“Choosing to Live: Overcoming Suicidal Thoughts,” Liahona, September 2016, 30–33
My battle with suicidal thoughts began shortly after I moved to a cold city in Iceland, where the lack of sunlight during the winter triggered severe seasonal affective disorder (SAD). As my pain grew too intense for me to handle, I considered suicide.
During the first year I didn’t accept that I was depressed. I was scared to tell anyone, even my own husband, about my thoughts. No one in my family or at church knew I suffered from a life-threatening illness; they saw me as an active Church member with a fervent testimony who faced no major challenges. I prayed often, begging for relief, and Heavenly Father strengthened me. I became more careful with my diet, exercised often, immersed myself in the scriptures, served others, and kept all the commandments. But it wasn’t enough.
Depression surged toward me like a giant wave. So I ran faster and prayed harder, but I couldn’t always outrun the wave. I swam against the current, praying I would survive until my kids came home from school or until lunch. Some days I would live from minute to minute, using sheer willpower to defeat my thoughts and urges.
I remember feeling intense mental pain the first time I almost committed suicide. I did not plan or think ahead—I temporarily lost the ability to logically think. Afterwards I realized how close I had come to taking my own life. I wondered what was wrong with me. I told myself that I shouldn’t have suicidal thoughts, and I pretended that they had never existed. I convinced myself that I would never have these thoughts again.
But suicidal thoughts continued to enter my mind when I least expected them. The temptation to end my excruciating pain was very strong. But I wanted to be healed. Though I didn’t understand then that I was suffering from an acute illness (an illness that is severe and sudden), I knew I could be healed. So I asked for a priesthood blessing.
My husband, unaware of my struggles, said many things during the blessing that told me Heavenly Father was aware of me. He promised me that I would handle my challenges. Immediate healing was not the solution, but I accepted that Heavenly Father would help me overcome my struggle.
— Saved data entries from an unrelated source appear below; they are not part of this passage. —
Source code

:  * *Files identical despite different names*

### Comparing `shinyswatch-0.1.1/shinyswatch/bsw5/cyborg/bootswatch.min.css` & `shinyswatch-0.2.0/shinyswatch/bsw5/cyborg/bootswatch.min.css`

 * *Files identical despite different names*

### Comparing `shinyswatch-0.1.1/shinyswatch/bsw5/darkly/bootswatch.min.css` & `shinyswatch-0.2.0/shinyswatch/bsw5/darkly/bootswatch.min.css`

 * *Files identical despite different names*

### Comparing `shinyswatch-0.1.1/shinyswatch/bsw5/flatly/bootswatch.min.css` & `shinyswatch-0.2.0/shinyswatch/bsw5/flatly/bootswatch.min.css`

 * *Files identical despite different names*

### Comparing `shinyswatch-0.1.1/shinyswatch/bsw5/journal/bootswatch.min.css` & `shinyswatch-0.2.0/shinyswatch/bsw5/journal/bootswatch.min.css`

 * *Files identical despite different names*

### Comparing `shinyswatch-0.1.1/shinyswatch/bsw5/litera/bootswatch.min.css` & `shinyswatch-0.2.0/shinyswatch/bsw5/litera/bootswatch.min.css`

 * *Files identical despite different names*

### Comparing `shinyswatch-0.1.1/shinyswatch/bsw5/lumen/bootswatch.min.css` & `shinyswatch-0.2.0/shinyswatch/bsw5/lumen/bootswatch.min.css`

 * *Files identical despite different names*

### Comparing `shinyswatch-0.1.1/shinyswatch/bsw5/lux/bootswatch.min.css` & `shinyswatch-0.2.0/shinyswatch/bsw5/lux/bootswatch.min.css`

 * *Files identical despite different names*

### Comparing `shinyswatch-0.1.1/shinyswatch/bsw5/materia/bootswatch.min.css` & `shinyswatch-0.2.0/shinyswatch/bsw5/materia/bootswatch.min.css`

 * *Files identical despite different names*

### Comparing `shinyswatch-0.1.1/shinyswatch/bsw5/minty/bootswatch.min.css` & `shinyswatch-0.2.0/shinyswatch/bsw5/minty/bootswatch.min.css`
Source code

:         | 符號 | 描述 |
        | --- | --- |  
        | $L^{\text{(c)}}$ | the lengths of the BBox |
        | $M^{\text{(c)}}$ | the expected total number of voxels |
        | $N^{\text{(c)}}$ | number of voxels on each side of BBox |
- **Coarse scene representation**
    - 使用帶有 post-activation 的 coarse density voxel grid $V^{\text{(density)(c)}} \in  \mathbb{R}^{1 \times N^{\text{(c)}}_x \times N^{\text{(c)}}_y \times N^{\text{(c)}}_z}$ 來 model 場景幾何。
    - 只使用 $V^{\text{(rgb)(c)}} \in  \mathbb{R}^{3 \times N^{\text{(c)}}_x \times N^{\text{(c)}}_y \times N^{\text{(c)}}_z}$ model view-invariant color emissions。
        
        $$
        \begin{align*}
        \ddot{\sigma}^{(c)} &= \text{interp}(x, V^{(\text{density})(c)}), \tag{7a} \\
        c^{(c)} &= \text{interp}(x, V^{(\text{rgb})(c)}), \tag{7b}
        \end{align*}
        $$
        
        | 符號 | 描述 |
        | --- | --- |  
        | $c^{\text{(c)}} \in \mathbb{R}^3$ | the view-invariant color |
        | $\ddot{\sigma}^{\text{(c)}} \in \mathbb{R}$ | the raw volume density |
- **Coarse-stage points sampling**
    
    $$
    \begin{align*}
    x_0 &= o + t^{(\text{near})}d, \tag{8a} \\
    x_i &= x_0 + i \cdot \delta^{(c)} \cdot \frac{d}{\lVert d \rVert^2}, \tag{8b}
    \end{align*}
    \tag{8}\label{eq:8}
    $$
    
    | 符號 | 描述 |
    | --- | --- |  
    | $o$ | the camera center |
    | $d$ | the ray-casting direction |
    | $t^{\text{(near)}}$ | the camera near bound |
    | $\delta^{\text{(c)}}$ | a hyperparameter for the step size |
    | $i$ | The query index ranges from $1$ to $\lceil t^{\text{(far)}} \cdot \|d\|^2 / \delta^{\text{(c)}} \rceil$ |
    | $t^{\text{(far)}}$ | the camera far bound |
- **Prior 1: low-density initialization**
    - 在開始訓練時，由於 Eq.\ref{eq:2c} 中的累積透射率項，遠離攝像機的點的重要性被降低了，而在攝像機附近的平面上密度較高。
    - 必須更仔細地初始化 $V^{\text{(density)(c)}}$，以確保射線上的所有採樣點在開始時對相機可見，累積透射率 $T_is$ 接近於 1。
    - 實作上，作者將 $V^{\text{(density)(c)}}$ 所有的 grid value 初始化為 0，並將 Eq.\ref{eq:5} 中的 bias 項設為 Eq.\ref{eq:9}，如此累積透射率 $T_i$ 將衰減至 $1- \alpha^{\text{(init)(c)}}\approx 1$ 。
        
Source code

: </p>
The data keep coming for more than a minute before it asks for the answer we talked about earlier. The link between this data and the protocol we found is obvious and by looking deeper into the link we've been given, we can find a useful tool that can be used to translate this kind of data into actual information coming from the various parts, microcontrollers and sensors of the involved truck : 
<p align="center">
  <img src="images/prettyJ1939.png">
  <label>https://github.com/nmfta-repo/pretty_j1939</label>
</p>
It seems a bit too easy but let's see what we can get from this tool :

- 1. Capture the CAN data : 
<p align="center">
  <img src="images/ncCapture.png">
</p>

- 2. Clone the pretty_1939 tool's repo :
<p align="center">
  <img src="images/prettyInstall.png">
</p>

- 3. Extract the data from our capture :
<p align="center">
Summer arrived, full of sunshine and long days. It was never dark, not even at midnight. I was happy and felt like myself again. But as the days rapidly shortened in September, my depression returned and suicidal thoughts infiltrated my mind. I was frightened. At first I tried what I had tried the previous year: praying more, exercising more, and trying harder at everything. But the suicidal urges grew stronger and more severe. I struggled for two months and finally realized that I couldn’t survive another winter on my own. I realized that Heavenly Father has blessed us with modern medicine and doctors. To recover, I needed to be willing to open up about my depression and visit a doctor.
Asking for help was the hardest thing I’ve ever done. I could hardly speak through my tears when I told my husband about my depression and that I needed help. I couldn’t say the word suicide out loud. My husband made an appointment with a psychiatrist for me.
My doctor prescribed medicine, which helped me get through the winter. Like many people, I struggled to find the right dosage and deal with the side effects. This brought additional stress to my marriage and my family, but my husband and my children supported me.
When spring came, my deep depression lifted, and I no longer needed medication. We moved to a sunny city. I thought all was well and that I would leave my mental illness behind. But I was not completely healed. Feelings of guilt arose for my previous thoughts, feelings, and urges. I disliked that my teenagers had figured out that I had been suicidal. I felt like I had wasted more than a year of my life.
Also, I was scared—especially when the shorter days in September arrived again. I experienced intense daily flashbacks and feared I would suffer acute depression again. But I could see the Lord’s hand in my life as I was led to a wonderful doctor and started therapy. I learned that I also suffered from post-traumatic stress disorder (PTSD). With my doctor’s guidance, I dealt with PTSD.
And then I experienced a miracle. After mighty prayer and seeking to apply the Savior’s Atonement in my life, the Lord removed my feelings of guilt rapidly, distinctly, and tangibly. His voice explained that I didn’t have to carry guilt because my depression wasn’t my fault. Jesus Christ carries that burden for me through the power of His Atonement. I was filled with light and felt hopeful again.
I don’t know all the reasons why I had to face the challenges of life-threatening illness. Although I still carry all the memories, the mental and physical pains are gone. Every day I am grateful for my family, my doctor, and my time here on earth. Because of my illness, I gained empathy and love for others. I grew emotionally and spiritually and gained knowledge that I would not have learned otherwise. I experienced precious spiritual moments with my Heavenly Father and my Savior. My experiences have encouraged me to embrace life.